Posts Tagged ‘Amazon Studios’

HOTEL TRANSYLVANIA 4: TRANSFORMANIA: 3 STARS. “kids will sink their teeth into it.”

The fourth and final instalment of the “Hotel Transylvania” franchise, which began in 2012, comes to Amazon Prime minus Adam Sandler, but with the addition of some monstrously heartwarming messages for kids.

When the animated action begins, Count Dracula (once voiced by Sandler, now played by Brian Hull) is on the brink of retirement. His daughter Mavis (Selena Gomez) and her husband Johnny (Andy Samberg) are poised to inherit the hotel, but Johnny senses that Dracula doesn’t want him, a human, running things. Professor Abraham Van Helsing (Jim Gaffigan) and his Monsterfication Ray offers an answer. It turns Johnny into a winged monster, but when things go sideways, the ray also transforms Dracula and his monster friends into humans. “Being a human is the worst,” Drac complains of the movie’s “Freaky Friday” twist.

“You don’t recognize me?” asks Griffin (David Spade), the invisible man, after his human reveal.

“I have literally never seen you before,” says Mavis.

Mavis, Johnny and the Drac Pack head to a place deep in the Amazon, the only place where the transformations can be reversed, in search of a cure for their situation. “If we don’t fix you guys soon,” says Mavis. “You’ll be like this forever.”

Like the other, big screen entries in the “Hotel Transylvania” series this movie is loud and frenetic. The goofy, colorful action feels like it could be from almost any other animated movie but the characters and the fun voice work (from actors like Steve Buscemi, Kathryn Hahn, Jim Gaffigan, Molly Shannon, Keegan-Michael Key and Fran Drescher) cut through the noise.

They are all unusual characters, but they’ve found their community. They accept one another, like family does. “Transformania” highlights the family feel by allowing the Drac Pack and Johnny, characters we’ve been watching for three other films, to learn what it is like to see the world through one another’s eyes. It’s a lesson in tolerance and acceptance that feels earned, no matter how outlandish the story may be.

The life lessons are wedged between a monster mash of laughs and action, some of which parents may find headache inducing, but, like Dracula, kids should be able to sink their teeth into it.

THE WALL: 2 ½ STARS. “may have been better off as an hour character study.”

Like claustrophobic survival movies “Devil” and “Buried,” the tense new film from “The Bourne Identity” director Doug Liman uses limited locations and characters to tell the story. “The Wall” is a back-to-basics thriller with just three actors, one is never seen, one barely moves while the third carries the day.

Things to do
1. Answer these questions from the movie reviews above, one line each:
(a) Which actor now voices Count Dracula in "Hotel Transylvania 4: Transformania"?
(b) In what year did the "Hotel Transylvania" franchise begin?
(c) Who directed "The Wall"?
2. Put this sentence from the movie reviews into Spanish: "They accept one another, like family does."
3. Go on with the movie reviews from the point where they stop, picking up after the sentence about the three actors in "The Wall."

Given data
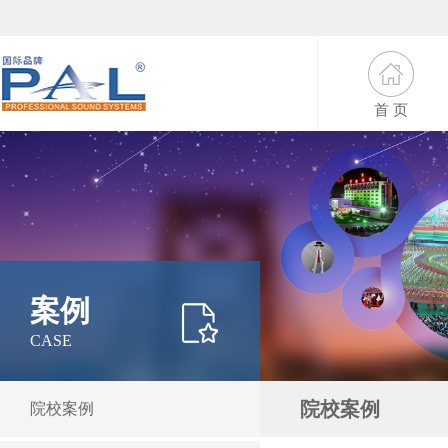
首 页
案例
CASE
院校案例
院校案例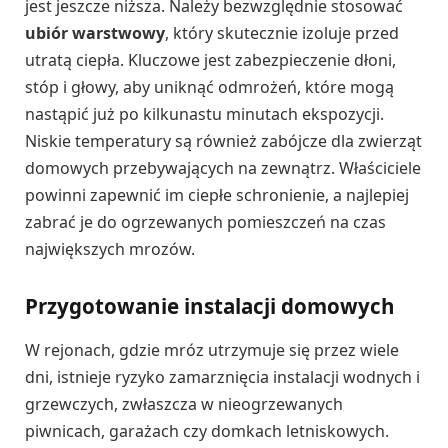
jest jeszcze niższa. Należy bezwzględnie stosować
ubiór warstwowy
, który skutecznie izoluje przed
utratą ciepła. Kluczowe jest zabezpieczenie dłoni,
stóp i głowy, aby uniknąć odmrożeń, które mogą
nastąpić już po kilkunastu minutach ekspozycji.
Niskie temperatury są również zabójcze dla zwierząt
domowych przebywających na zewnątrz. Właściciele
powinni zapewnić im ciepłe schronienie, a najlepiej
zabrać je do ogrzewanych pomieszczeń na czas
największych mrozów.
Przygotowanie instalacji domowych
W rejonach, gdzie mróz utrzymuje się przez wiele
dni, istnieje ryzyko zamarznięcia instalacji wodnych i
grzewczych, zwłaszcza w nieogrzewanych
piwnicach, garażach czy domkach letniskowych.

Answers below
1.
(a) Brian Hull
(b) 2012
(c) Doug Liman

2. Se aceptan unos a otros, como lo hace una familia.

3.
Set in 2007 Iraq, Sergeant Allen Isaac (Aaron Taylor-Johnson) and Staff Sergeant Shane Matthews (John Cena) are soldiers on a desert stakeout. Eight dead soldiers litter the area. Their job is to determine cause of death—was it local militia or a highly trained sniper. Twenty hours in they taunt fate, exposing themselves. Shots ring out leaving Matthews, wounded, laying in the open, Isaac nursing a leg wound behind a small brick wall. Pinned down by an enemy sniper, hours pass as Isaac, dehydrated and lightheaded, weighs his options. On the other end of his crackling radio receiver is Juba (voice of Laith Nakli), a poetry spouting Sunni sniper with deadly aim and a way with getting under Isaac’s skin.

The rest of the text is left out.